Gli SMR piccoli reattori di potenza non superiore a 300 MW sono detti appunto modulari perché, pensando di ridurre i costi, sono assemblabili direttamente in fabbrica anziché in situ con cantieri di grandi dimensioni. L’entusiasmo verso i piccoli reattori modulari  è in gran parte il risultato del fallimento dei progetti di costruzione di reattori convenzionali, cinque/dieci volte più grandi.

Con l’opzione SMR indicata nel PNIEC , il numero di reattori da installare entro il 2050 potrebbe variare da 58 a 175 ciascuno dei quali richiederebbe, oltre a un preventivo nuovo referendum sul nucleare, uno specifico processo autorizzativo.

Inoltre, secondo l’Agenzia internazionale per l’energia atomica IAEA, ci sono più di 80 tipologie di SMR in fasi diverse di sviluppo in tutto il mondo.
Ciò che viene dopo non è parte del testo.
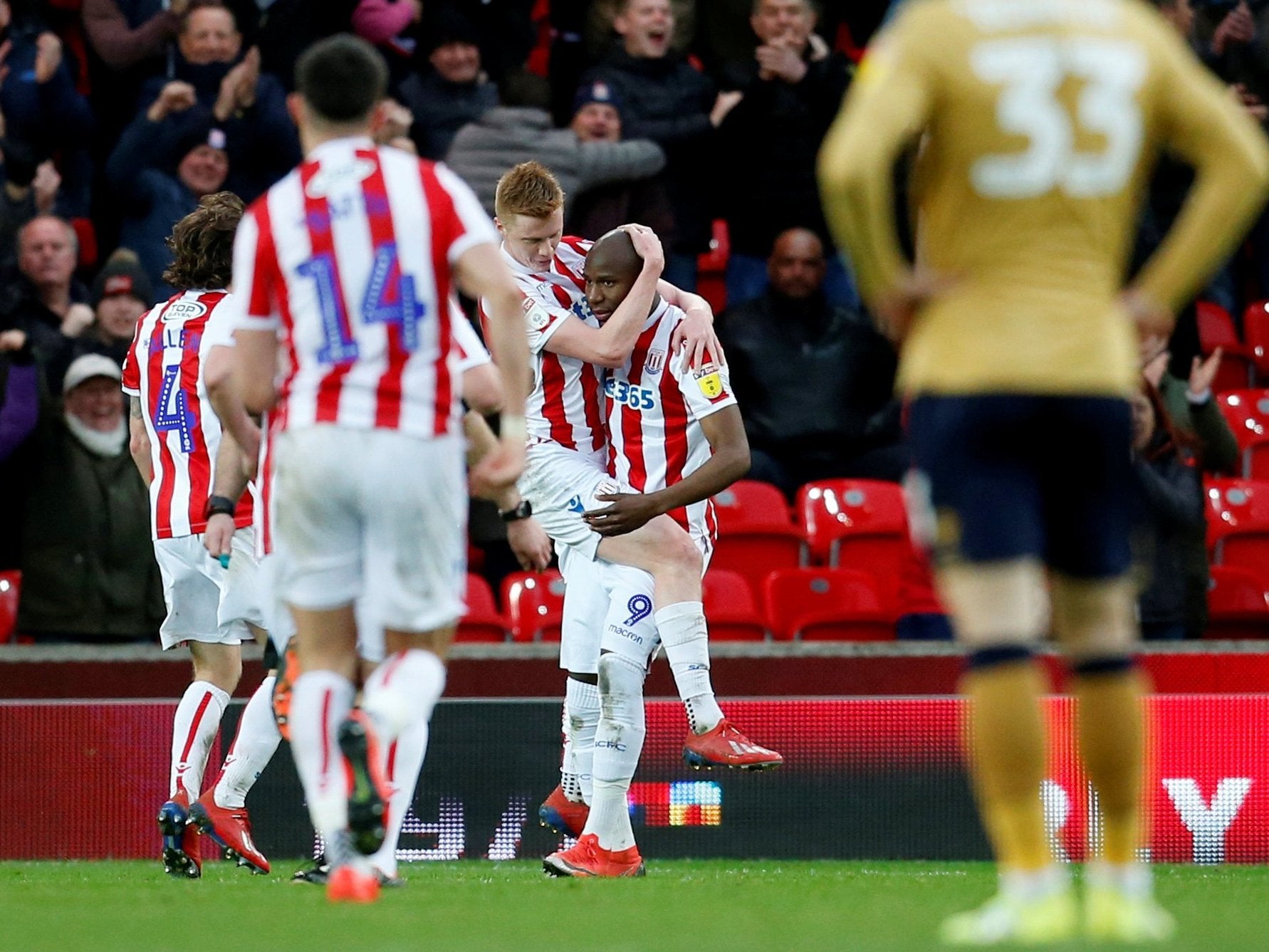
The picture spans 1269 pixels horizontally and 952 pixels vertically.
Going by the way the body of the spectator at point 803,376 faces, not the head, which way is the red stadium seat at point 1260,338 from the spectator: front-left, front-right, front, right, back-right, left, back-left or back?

Non esiste ancora un prodotto SMR definito, affidabile e commerciabile.

Sono attualmente in funzione solo due SMR: il Klt-40S russo da 70 MW, che funziona dal 2019 da propulsore di un rompighiaccio, e dal 2021 il cinese HTR-PM da 210 MW, prototipo di reattori a gas ad alta temperatura. Quattro sono in costruzione, due in Cina, uno in Russia e uno in Argentina.

Secondo la uscente commissaria Ue per l’Energia Kadri Simson «Il primo reattore nucleare modulare di piccole dimensioni SMR sarà operativo in Europa entro dieci anni al più tardi». Verso il 2035 si avranno quindi  i risultati delle varie sperimentazioni sulle diverse tecnologie di SMR che si stanno avviando e si disporrà di dati affidabili su cui discutere.

IAEA  Advances in Small Modular Reactor Technology Developments

Arrivano dati negativi

Nel frattempo in Francia e negli Stati Uniti si cancellano progetti SMR per costi eccessivi, mancanza di finanziatori, complessità operative.

Novembre 2023. Cancellato il progetto USA di NuScale

NuScale, società con sede a Portland, nell’Oregon, nel 2014 ha ricevuto dal governo Usa circa 600 milioni di dollari per finanziare la progettazione, autorizzazione e localizzazione di una centrale nello Utah con sei reattori SMR da 77 MW e nel 2020 il Dipartimento dell’Energia aveva approvato un finanziamento pubblico di 1,35 miliardi di dollari in 10 anni. L’impianto doveva essere inaugurato nel 2030, ma, nel corso degli ultimi mesi, diversi azionisti si sono ritirati dal progetto a causa dell’aumento dei costi. NuScale ha dichiarato improbabile trovare nello Utah un numero sufficiente di finanziatori.

2 Luglio 2024. Sospeso il progetto francese di Nuward

Ironia della sorte, il giorno dopo l’invio a Bruxelles del PNIEC del ministro Fratin, il comitato esecutivo di EDF, azienda leader mondiale nella tecnologia nucleare, ha annunciato la sospensione del progetto SMR Nuward per l’eccessivo costo e il numero di difficoltà incontrate.  Progetto iniziato nel 2019, si proponeva di avviare una minicentrale con due reattori da 170 MW nel 2030.

Elementi di criticità

Le associazioni Greenpeace Italia, Kyoto Club, Legambiente,  Transport&Environment  e WWF Italia affermano che «il PNIEC Italiano è totalmente irrazionale».

«L’operazione vera»  proseguono le associazioni «è mantenere lo status quo perché qualsiasi apertura alle tecnologie nucleari fossili, che in realtà nulla hanno di nuovo (ad iniziare dai fallimentari Small modular reactor), dopo che in Italia ben due referendum si sono espressi in senso contrario, avrebbe comunque tempi ben più lunghi di quelli dettati dalla traiettoria della transizione».